Fortunately, fixing the sorry state of the physical sciences at GW is possible. For their part, University administrators and faculty administrative bodies seem to recognize the difficulties facing many of the sciences at GW and appear to be making their improvement an institutional priority. A key indicator of this was Tuesday’s announcement of the University’s new 20-year campus plan (see “GW outlines growth,” p. 1), which put the construction of a state-of-the-art, 300,000- to 500,000-square foot science facility on 23rd street at the top of a very large development wish list.

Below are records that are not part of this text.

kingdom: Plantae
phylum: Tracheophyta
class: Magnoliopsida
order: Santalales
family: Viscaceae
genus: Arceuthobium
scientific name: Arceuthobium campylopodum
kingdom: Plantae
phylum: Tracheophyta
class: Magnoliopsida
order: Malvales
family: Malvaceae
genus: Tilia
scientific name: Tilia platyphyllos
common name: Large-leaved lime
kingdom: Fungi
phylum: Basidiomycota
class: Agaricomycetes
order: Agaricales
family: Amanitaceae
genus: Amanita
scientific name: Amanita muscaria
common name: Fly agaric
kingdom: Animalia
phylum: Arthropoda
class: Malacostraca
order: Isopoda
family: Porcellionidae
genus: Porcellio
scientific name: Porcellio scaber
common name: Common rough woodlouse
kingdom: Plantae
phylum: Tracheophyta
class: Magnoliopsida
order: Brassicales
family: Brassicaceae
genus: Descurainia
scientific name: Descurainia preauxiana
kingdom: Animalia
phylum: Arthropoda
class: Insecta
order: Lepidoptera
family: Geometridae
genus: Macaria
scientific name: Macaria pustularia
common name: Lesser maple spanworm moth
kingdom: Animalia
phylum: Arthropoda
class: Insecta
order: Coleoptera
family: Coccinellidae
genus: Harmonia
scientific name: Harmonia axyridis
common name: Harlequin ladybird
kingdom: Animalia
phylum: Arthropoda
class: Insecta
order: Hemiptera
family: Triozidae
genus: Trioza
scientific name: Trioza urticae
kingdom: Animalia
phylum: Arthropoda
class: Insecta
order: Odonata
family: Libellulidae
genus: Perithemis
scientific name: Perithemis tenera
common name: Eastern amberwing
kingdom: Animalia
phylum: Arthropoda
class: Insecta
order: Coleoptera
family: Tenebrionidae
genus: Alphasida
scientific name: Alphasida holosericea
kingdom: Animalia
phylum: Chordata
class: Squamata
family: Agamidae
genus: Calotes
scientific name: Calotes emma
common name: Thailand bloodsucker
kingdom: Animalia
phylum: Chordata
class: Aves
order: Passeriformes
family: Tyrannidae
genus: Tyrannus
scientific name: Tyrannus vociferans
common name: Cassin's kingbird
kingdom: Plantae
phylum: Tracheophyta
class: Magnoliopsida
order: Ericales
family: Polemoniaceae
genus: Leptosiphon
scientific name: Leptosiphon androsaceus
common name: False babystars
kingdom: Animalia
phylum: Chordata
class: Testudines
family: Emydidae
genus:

While it may be between five and seven years before GW’s scientists can begin working in this much-needed space, its prominent position in the campus plan suggests that administrators understand how essential upgrades to science facilities are to the University’s overall improvement.

The problem of the demographic makeup of GW physical science faculty, while fundamentally a departmental issue, may also be corrected with increased University support for the sciences as a whole. A significant improvement in University support for chemistry and physics research, for example, could make GW more attractive to a wider variety of potential faculty members and ultimately assist substantially in the diversification of those who teach and conduct research in our science labs.

In the end, while University commitments to improve the physical sciences at GW give good reason to be bullish on the future of the school as a whole, returning these disciplines to solid ground will ultimately require the commitment and dedication of the current student body and future alumni base to ensure the administration follows through. While it might be surprising to some, the fate of GW and its sciences rest hand-in-hand and will require our present and future vigilance to ensure its success.

-The writer, a senior majoring in political science, is a Hatchet columnist.